Goto Leads to Faster Code
pdoubleya writes "There's an article over at the NY Times (registration required) about Kazushige Goto, the author of the Goto Basic Linear Algebra Subroutines (BLAS, see the wiki); his BLAS implementation is used by 4 of the current 11 fastest computers in the world. Goto is known for painstaking effort in hand-optimizing his routines; in one case, "when computer scientists at the University at Buffalo added Goto BLAS to their Pentium-based supercomputer, the calculating power of the system jumped from 1.5 trillion to 2 trillion mathematical operations per second out of a theoretical limit of 3 trillion." To quote Jack Dongarra, from the University of Tennessee, "I tell them that if they want the fastest they should still turn to Mr. Goto."" Ever get the feeling someone wrote an article merely for the pun?

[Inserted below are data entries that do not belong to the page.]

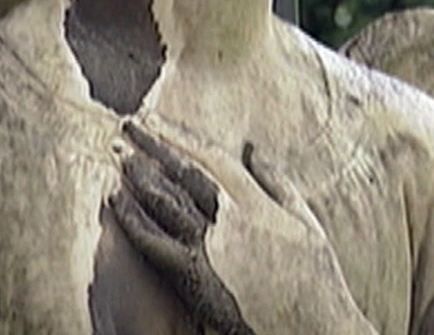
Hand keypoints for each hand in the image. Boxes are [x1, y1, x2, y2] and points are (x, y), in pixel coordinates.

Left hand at [110, 121, 375, 333]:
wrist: (315, 327)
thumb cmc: (317, 279)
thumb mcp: (305, 222)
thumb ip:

DEC had an ultra-optimized math library (calculations on arrays, Fourier transforms, etc.), improved over decades by generations of PhDs. There were different versions of the routines for the different generations of CPUs, for the different cache sizes of a same model, maybe even for various speeds of RAM. Needless to say, the simple fact of linking against that library instead of the standard one improved the speed of math intensive code by a good 10 to 20 percent (those numbers out of my fuzzy memory, but that far from insignificant).
Add to that compilers that were producing top-notch machine language for the target architecture (producing images that ran twice as fast as what gcc gave you at best), CPUs that were spanking the rest of the world as far as floating-point performance was concerned, and you can understand why the scientific community has kept using Alphas for so long.